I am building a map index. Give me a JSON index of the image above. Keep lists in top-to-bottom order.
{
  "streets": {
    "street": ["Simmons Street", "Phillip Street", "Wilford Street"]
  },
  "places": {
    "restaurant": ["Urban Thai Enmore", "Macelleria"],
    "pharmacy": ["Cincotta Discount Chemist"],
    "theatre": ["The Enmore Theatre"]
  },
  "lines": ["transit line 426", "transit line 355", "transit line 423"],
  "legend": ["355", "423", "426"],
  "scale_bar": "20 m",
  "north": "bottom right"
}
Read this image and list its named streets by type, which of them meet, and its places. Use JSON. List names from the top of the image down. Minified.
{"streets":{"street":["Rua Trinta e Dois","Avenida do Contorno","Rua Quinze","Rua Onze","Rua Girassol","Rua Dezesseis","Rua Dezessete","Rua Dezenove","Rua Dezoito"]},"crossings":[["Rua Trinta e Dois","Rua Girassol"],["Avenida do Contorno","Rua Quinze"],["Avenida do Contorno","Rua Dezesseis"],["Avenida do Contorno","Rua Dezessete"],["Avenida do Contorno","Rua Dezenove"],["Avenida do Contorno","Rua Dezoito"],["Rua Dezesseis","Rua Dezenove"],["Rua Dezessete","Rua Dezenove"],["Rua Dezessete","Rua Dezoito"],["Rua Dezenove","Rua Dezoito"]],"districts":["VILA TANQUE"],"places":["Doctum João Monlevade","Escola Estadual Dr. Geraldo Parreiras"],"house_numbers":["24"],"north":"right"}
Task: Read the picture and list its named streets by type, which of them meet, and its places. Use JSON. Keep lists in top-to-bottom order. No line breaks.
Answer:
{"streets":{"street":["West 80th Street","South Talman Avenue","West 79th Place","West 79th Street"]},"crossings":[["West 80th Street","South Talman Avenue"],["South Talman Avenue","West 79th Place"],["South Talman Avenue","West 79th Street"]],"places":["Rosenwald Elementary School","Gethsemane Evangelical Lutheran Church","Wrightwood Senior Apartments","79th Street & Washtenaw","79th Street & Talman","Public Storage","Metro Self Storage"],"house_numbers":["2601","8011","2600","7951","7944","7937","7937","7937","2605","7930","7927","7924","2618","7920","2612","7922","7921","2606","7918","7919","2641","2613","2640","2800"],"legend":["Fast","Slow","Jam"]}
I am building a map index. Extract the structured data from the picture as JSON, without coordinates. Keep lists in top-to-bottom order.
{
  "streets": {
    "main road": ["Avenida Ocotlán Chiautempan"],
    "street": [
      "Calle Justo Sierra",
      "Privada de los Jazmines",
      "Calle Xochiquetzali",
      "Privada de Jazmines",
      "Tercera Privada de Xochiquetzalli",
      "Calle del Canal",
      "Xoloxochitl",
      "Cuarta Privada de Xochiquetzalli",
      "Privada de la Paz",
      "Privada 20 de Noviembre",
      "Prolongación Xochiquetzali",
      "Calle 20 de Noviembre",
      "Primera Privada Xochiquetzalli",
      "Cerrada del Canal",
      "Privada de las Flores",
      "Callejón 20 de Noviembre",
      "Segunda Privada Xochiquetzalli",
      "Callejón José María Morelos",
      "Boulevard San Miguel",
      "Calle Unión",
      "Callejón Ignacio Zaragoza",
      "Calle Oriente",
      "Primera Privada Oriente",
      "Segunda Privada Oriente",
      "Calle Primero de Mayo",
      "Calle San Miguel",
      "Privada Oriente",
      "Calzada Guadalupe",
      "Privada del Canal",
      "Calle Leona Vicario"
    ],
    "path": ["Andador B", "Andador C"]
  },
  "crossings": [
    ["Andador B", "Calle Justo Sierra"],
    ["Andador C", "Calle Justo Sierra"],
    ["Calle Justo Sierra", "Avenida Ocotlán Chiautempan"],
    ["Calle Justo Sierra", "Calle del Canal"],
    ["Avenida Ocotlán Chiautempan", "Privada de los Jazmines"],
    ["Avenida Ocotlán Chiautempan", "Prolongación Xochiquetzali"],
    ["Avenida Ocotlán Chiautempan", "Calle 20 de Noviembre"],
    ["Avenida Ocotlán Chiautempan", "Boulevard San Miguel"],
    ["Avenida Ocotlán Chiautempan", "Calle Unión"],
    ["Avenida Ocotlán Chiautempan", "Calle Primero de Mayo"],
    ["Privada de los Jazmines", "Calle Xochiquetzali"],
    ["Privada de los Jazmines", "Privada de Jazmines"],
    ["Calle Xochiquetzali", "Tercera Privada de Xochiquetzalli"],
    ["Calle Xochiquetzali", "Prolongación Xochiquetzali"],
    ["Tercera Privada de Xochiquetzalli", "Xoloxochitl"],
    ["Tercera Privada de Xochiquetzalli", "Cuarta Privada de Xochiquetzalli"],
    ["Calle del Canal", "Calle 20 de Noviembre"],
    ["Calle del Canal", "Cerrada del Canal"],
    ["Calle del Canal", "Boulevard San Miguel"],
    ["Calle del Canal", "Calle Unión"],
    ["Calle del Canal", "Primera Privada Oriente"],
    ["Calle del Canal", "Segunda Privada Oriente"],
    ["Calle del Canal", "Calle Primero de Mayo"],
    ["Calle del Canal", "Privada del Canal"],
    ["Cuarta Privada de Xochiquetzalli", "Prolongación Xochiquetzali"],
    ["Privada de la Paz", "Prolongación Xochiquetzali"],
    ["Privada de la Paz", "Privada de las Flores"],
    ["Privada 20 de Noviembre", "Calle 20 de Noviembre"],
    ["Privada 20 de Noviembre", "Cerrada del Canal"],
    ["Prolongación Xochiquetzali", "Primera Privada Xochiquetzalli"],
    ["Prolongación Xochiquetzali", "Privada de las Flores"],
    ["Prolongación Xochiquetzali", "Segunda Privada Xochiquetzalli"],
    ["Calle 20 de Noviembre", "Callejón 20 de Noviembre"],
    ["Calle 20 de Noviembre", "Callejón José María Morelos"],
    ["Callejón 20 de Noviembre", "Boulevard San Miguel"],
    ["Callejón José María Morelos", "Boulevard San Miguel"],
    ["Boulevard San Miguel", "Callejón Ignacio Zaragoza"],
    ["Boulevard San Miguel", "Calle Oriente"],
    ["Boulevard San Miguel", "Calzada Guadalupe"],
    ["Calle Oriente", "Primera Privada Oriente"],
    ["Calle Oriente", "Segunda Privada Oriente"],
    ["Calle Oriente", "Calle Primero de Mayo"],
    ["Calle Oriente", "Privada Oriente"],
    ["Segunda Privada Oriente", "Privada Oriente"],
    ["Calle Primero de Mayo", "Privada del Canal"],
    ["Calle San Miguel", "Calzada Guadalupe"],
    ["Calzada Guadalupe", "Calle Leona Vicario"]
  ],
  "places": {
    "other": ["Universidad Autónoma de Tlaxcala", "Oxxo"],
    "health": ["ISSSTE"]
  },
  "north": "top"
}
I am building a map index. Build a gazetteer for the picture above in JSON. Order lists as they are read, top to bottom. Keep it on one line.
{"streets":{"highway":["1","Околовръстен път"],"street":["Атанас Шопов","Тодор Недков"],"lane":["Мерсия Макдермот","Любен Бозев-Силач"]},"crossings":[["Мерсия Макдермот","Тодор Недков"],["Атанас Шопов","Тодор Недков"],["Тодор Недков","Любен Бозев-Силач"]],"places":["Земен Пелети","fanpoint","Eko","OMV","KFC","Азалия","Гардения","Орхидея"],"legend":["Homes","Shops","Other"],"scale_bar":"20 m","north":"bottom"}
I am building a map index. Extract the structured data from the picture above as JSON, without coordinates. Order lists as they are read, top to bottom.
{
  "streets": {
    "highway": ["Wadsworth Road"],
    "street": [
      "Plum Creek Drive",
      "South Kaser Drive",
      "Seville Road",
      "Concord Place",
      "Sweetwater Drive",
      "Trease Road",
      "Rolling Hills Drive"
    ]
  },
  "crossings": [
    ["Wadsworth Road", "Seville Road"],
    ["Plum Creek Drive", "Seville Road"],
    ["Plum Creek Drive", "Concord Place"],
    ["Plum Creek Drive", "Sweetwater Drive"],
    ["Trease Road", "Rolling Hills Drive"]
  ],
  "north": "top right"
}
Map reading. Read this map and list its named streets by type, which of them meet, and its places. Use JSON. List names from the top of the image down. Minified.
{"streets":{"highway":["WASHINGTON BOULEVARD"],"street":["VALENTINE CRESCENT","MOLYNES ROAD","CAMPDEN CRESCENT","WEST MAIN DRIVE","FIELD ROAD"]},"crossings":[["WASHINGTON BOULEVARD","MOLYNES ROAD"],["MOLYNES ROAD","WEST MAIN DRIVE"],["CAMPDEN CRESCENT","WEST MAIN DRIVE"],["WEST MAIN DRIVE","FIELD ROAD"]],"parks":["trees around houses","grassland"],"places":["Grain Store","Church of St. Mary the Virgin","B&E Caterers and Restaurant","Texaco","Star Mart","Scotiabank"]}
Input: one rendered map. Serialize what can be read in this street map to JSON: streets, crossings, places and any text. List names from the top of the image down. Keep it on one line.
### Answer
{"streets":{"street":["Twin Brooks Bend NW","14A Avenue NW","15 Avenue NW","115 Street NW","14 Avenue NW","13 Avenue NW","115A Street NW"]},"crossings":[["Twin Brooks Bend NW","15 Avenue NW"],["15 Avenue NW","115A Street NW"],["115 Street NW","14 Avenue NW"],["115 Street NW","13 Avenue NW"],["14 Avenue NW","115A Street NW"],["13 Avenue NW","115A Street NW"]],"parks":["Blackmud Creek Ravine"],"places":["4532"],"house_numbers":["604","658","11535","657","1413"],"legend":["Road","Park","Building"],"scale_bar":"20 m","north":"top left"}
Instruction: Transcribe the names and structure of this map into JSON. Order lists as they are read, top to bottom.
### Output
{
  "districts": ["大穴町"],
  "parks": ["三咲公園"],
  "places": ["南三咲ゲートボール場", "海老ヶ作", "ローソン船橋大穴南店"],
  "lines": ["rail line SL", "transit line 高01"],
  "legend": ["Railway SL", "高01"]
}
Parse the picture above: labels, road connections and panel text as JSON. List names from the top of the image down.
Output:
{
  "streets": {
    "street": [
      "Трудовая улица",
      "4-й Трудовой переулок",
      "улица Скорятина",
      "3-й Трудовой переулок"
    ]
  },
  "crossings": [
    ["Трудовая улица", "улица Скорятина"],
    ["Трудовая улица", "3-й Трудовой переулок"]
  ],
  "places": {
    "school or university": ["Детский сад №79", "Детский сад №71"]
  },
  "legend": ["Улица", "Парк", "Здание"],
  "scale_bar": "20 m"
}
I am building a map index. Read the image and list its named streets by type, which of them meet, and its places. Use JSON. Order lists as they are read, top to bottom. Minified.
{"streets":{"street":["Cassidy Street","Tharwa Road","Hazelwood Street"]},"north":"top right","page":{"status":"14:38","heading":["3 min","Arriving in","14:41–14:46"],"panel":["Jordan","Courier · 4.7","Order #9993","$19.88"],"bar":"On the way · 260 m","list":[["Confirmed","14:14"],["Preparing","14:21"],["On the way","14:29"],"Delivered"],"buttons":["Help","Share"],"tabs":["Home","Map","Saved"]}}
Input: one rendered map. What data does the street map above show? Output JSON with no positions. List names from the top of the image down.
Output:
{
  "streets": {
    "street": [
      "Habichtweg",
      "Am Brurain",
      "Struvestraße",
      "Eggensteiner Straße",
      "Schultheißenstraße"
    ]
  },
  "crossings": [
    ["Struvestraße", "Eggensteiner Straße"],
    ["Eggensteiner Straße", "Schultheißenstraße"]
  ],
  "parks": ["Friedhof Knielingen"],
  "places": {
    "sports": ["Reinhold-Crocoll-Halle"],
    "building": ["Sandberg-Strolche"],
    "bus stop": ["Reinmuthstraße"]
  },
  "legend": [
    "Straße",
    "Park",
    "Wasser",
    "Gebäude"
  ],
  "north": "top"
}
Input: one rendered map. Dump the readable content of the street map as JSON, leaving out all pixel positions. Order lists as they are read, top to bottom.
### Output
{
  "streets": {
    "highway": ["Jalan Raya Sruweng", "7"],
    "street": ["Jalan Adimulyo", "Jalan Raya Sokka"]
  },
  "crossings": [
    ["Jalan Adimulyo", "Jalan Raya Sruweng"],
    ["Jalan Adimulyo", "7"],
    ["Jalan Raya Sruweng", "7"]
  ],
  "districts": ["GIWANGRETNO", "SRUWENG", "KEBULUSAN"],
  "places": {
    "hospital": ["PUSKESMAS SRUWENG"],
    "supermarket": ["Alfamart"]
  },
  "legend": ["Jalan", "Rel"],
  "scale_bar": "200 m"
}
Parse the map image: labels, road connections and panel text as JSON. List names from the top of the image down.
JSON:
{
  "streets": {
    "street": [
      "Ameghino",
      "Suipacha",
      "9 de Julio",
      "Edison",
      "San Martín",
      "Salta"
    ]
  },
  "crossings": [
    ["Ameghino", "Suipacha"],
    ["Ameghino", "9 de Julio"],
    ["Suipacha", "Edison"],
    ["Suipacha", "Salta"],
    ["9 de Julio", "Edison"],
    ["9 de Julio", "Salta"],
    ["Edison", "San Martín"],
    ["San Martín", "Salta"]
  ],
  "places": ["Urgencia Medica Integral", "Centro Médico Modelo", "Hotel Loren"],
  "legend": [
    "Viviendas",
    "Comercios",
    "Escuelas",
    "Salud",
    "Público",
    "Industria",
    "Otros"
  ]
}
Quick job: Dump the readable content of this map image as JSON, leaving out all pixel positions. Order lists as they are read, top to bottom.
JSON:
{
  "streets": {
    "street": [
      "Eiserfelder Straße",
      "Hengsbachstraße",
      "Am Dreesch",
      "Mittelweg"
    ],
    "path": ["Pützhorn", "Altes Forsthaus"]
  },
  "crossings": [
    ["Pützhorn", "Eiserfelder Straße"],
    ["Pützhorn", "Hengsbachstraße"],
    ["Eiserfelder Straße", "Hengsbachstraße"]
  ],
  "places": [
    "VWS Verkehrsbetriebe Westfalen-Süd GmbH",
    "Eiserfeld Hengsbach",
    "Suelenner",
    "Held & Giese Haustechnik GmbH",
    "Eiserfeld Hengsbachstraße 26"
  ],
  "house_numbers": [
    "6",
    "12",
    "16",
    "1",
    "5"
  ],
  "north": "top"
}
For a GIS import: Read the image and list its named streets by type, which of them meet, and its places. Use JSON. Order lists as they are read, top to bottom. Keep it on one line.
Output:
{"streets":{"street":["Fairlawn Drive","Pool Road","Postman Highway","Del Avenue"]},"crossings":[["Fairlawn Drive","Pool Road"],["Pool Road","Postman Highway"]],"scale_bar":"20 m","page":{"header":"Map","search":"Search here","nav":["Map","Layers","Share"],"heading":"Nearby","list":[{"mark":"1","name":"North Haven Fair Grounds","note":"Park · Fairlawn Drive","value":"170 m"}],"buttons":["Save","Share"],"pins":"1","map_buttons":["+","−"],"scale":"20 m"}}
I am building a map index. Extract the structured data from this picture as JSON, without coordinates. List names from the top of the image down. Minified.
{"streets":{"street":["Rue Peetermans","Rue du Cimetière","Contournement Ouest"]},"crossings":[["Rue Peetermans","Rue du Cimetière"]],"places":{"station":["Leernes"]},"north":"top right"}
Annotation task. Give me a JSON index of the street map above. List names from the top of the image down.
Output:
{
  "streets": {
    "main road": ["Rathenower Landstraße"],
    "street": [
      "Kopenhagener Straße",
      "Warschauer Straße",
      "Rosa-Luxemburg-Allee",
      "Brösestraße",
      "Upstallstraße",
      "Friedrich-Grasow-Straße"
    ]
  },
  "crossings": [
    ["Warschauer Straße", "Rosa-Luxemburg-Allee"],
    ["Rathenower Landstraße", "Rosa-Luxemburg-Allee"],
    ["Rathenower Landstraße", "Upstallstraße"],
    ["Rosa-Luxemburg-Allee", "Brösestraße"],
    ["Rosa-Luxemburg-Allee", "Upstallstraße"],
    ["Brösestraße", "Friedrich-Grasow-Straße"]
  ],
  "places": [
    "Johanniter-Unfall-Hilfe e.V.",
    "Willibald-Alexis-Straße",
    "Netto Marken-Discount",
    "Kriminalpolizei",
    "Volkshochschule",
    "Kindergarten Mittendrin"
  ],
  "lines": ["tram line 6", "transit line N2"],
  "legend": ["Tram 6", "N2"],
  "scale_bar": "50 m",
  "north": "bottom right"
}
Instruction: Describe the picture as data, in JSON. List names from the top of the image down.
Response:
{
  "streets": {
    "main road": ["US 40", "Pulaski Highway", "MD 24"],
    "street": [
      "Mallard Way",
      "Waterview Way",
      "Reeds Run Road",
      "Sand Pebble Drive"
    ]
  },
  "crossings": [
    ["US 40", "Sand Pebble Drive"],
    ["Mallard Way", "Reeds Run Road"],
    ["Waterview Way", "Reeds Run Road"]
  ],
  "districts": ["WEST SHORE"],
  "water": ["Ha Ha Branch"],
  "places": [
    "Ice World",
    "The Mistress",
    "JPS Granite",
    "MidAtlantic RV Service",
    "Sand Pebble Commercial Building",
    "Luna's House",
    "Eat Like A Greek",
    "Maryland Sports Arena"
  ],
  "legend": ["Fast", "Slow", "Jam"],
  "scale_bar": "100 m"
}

_Activity_.
Look through the entries above and list every line containing "content".

_Answer space_.
Input: one rendered map. Dump the readable content of the street map as JSON, leaving out all pixel positions. Order lists as they are read, top to bottom.
Quick job: Dump the readable content of this map image as JSON, leaving out all pixel positions. Order lists as they are read, top to bottom.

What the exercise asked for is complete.